So how has China's economic performance faired in the light of the reforms? The gross value of agricultural production has increased dramatically especially in the initial years, where between 1978 and 1983 there was an average annual growth of 16.2%. For example, increases can be seen in grain production, where in the same years the annual increase was 4.5% and cotton production where the increase was 18.9%. There was also steady growth in the rural collective industries during the same period; the commune and brigade enterprises have seen an increase in employment from 28 million people to 32 million. Communes and brigades further helped develop rural areas through their investments in crop production (J and M Gray, 1983).
The aims of the reform period though, were not to purely increase the rural economy, but to improve the standard of living of the peasant by the gains reaching them. This again has been successful - increases can be seen in net income per head, housing space per head and food consumption. (See Table 2). The housing space has increased due to the income of the peasant family increasing as they can afford to extend their living space; their diet has increased in both quality and quantity and it was through price adjustments that helped cotton production to increase and thus increase the amount of cloth used by the peasants.

++++++++

**Exercise instructions:** Proceed with the passage on China's rural economic reforms, continuing after its final sentence. The data that comes next is separate from the passage on China's rural reforms.

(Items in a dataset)
++++++++

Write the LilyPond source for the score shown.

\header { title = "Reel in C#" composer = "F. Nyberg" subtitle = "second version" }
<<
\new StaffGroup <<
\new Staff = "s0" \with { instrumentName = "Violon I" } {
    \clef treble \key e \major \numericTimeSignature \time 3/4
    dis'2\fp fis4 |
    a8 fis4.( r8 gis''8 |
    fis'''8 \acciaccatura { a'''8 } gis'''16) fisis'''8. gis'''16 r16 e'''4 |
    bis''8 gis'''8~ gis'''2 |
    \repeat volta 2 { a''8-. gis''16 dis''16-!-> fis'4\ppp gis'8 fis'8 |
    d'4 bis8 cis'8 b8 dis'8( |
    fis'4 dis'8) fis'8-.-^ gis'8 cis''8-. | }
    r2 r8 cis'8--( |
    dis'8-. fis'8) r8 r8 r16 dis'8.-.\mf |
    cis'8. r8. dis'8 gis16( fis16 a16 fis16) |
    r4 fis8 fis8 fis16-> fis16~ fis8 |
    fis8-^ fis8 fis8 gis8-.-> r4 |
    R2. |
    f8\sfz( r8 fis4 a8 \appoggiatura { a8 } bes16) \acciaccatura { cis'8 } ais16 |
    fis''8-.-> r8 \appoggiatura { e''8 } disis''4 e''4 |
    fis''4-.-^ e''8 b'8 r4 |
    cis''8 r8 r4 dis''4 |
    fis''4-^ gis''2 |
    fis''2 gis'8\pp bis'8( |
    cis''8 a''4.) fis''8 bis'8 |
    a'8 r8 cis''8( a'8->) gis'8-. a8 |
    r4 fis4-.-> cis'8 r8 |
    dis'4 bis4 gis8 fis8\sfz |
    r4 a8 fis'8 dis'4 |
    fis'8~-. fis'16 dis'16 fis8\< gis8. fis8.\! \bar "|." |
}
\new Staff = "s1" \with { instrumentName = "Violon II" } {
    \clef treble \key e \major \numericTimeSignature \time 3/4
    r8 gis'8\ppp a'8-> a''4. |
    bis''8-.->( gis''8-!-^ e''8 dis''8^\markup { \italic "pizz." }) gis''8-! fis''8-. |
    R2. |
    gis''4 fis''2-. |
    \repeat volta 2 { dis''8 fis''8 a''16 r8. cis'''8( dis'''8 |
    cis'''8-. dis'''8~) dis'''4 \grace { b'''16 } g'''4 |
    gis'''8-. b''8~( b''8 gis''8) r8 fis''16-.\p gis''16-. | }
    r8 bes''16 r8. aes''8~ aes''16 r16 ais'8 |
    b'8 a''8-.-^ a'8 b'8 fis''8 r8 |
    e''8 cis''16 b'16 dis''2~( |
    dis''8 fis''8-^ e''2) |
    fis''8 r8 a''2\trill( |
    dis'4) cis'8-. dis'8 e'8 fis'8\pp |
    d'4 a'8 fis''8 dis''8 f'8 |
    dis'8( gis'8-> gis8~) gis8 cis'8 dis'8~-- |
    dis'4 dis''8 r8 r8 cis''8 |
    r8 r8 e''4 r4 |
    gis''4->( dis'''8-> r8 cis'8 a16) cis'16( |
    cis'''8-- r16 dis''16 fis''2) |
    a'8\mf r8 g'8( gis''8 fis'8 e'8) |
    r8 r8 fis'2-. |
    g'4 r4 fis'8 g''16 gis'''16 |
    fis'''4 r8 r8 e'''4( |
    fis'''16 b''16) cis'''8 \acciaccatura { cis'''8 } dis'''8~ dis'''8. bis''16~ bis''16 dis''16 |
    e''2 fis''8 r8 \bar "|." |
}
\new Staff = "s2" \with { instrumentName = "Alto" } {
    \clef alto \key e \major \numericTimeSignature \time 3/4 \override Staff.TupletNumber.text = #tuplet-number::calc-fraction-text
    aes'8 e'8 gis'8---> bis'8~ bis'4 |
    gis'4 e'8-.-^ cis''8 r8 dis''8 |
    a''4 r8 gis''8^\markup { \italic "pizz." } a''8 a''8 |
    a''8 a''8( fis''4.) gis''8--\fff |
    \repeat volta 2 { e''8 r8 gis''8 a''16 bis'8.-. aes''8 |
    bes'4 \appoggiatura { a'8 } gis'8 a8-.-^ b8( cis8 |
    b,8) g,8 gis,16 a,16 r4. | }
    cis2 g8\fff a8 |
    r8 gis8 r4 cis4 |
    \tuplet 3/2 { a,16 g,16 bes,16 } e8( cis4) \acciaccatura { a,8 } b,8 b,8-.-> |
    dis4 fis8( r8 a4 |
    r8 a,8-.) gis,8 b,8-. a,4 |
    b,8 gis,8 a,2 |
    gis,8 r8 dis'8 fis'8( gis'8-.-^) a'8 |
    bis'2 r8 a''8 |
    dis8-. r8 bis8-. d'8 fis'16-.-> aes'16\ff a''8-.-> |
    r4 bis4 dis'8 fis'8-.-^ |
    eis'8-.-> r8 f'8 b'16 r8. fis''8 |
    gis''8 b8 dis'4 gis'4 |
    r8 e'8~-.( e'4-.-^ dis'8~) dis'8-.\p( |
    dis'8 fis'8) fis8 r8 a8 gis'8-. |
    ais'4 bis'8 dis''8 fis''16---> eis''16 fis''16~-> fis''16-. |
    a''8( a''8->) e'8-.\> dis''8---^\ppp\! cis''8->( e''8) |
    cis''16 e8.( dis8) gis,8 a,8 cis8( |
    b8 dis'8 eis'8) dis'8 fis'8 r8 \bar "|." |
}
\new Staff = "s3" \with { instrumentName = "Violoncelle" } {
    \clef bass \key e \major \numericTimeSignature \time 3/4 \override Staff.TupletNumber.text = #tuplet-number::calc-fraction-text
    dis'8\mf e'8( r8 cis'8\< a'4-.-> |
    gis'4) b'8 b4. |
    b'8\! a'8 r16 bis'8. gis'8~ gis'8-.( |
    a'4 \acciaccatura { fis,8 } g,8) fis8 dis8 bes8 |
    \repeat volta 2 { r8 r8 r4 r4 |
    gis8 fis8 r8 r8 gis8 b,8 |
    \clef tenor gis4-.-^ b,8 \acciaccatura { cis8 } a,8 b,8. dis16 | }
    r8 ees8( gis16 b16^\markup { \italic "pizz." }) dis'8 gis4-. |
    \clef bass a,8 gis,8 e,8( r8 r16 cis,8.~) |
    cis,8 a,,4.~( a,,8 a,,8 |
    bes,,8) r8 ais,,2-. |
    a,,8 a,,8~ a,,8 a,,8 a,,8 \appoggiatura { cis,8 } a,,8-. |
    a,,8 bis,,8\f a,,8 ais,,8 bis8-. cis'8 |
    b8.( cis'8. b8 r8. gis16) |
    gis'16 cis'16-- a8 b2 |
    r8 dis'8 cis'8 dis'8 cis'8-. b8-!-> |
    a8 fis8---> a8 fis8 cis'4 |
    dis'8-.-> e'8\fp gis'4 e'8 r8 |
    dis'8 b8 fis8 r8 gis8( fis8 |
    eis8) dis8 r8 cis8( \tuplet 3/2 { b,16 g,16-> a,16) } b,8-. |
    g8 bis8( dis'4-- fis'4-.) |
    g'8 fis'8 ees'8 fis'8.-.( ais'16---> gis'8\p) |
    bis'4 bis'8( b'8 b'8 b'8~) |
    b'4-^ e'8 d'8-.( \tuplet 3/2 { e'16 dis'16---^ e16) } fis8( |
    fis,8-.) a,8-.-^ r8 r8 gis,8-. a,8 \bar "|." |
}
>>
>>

++++++++

**Exercise output:**
The main indicators of performance depict strong evidence showing that the reform policies have been a success. Growth in rural areas has accelerated and living standards have increased. This can especially been seen through comparing the changes made from prior to the reforms (See Table 3). It is therefore not surprising that the current reforms have been received well by the peasants. The increases seen have been mainly due to the incentives to work harder through ample rewards.
b) Relations between the town and countryside
Through modernising and developing the rural areas, the relationship between the rural and urban areas has naturally been effected; the main changes which have occurred since the onset of the reforms in 1978 include (A.Saith, 1987):-
* Prices of agricultural produce increased significantly more than prices of industrial products.(See Table 4).
* Initially, prior to the reforms, Chinese economic policies strongly favoured investment in heavy industry, but the new reforms have bought about a swing in investment to favour light, rural industries.
* Peasants were strongly encouraged to become wealthier through the removal of the fixed ceiling for income which had existed under Mao - this was only the case for the rural areas, it did not apply to urban people.
These incentives, targeted at the rural peasants were never implemented with the urban dwellers in mind; thus they would never be in a position to benefit.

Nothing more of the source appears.